Mumbai The Monetary Policy Committee of the Reserve Bank (RBI) i.e. MPC is being held from today to 6 August. This meeting of MPC is eyeing the loan ie loan. MPC had earlier reduced the repo rate. Due to which EMI on loan was reduced. Now the borrowers are hopeful that the repo rate can be reduced further in the MPC meeting of RBI. If the RBI decides to reduce the repo rate in the MPC meeting, then the EMI of those taking loans will be less and they will get great relief.
RBI Governor Sanjay Malhotra will inform about the decision of the MPC meeting on August 6.
There is a possibility of reducing the repo rate from RBI. The reason for this is that in June, the CPI rate had come down to 2.1 percent in June.
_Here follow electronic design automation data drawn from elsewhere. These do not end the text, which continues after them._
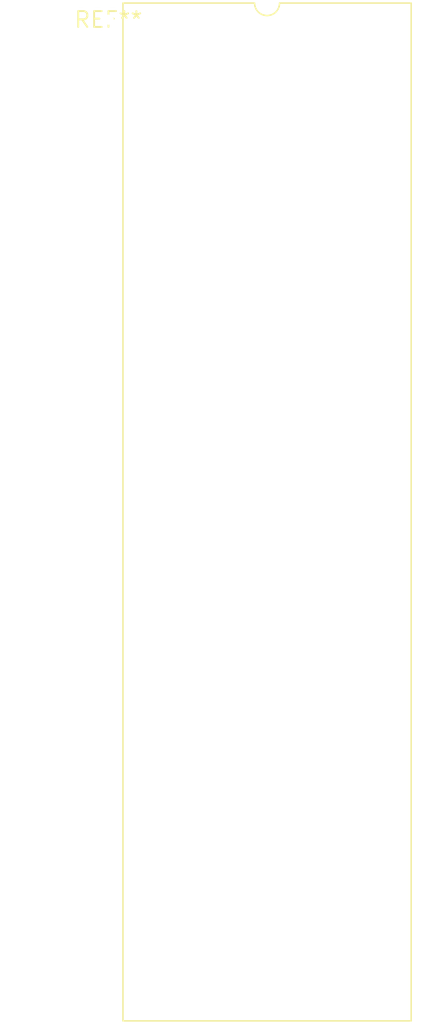
<source format=kicad_pcb>
(kicad_pcb (version 20240108) (generator pcbnew)

  (general
    (thickness 1.6)
  )

  (paper "A4")
  (layers
    (0 "F.Cu" signal)
    (31 "B.Cu" signal)
    (32 "B.Adhes" user "B.Adhesive")
    (33 "F.Adhes" user "F.Adhesive")
    (34 "B.Paste" user)
    (35 "F.Paste" user)
    (36 "B.SilkS" user "B.Silkscreen")
    (37 "F.SilkS" user "F.Silkscreen")
    (38 "B.Mask" user)
    (39 "F.Mask" user)
    (40 "Dwgs.User" user "User.Drawings")
    (41 "Cmts.User" user "User.Comments")
    (42 "Eco1.User" user "User.Eco1")
    (43 "Eco2.User" user "User.Eco2")
    (44 "Edge.Cuts" user)
    (45 "Margin" user)
    (46 "B.CrtYd" user "B.Courtyard")
    (47 "F.CrtYd" user "F.Courtyard")
    (48 "B.Fab" user)
    (49 "F.Fab" user)
    (50 "User.1" user)
    (51 "User.2" user)
    (52 "User.3" user)
    (53 "User.4" user)
    (54 "User.5" user)
    (55 "User.6" user)
    (56 "User.7" user)
    (57 "User.8" user)
    (58 "User.9" user)
  )

  (setup
    (pad_to_mask_clearance 0)
    (pcbplotparams
      (layerselection 0x00010fc_ffffffff)
      (plot_on_all_layers_selection 0x0000000_00000000)
      (disableapertmacros false)
      (usegerberextensions false)
      (usegerberattributes false)
      (usegerberadvancedattributes false)
      (creategerberjobfile false)
      (dashed_line_dash_ratio 12.000000)
      (dashed_line_gap_ratio 3.000000)
      (svgprecision 4)
      (plotframeref false)
      (viasonmask false)
      (mode 1)
      (useauxorigin false)
      (hpglpennumber 1)
      (hpglpenspeed 20)
      (hpglpendiameter 15.000000)
      (dxfpolygonmode false)
      (dxfimperialunits false)
      (dxfusepcbnewfont false)
      (psnegative false)
      (psa4output false)
      (plotreference false)
      (plotvalue false)
      (plotinvisibletext false)
      (sketchpadsonfab false)
      (subtractmaskfromsilk false)
      (outputformat 1)
      (mirror false)
      (drillshape 1)
      (scaleselection 1)
      (outputdirectory "")
    )
  )

  (net 0 "")

  (footprint "DIP-64_W25.4mm" (layer "F.Cu") (at 0 0))

)

</source>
This is quite low since 2019. In 2026, the CPI has estimated the rate of an average of 3.1 percent on an average. At the same time, the rate of inflation is estimated to be 4.5 percent in 2027. The RBI and the central government have already decided that the rate of inflation has to be kept up to 4 percent. Its maximum rate of 6 percent has been valid. RBI tries to control inflation by increasing the repo rate due to higher rates.
Inflation had increased continuously since the deepening of Kovid and India-China border disputes. Because of this, the RBI had maintained the repo rate for 6.5 percent for a long time. This increased the EMI of the loan as well as the interest rate on fixed deposits (FD) was also increased by banks. Last time the RBI reduced the repo rate, then the interest rates of FD also decreased. If then the repo rate decreases, then the loans will get relief in EMI, but those who get FD in banks will get another shock. In such a situation, even if the RBI decides to reduce the repo rate, it is unlikely to be cut a lot.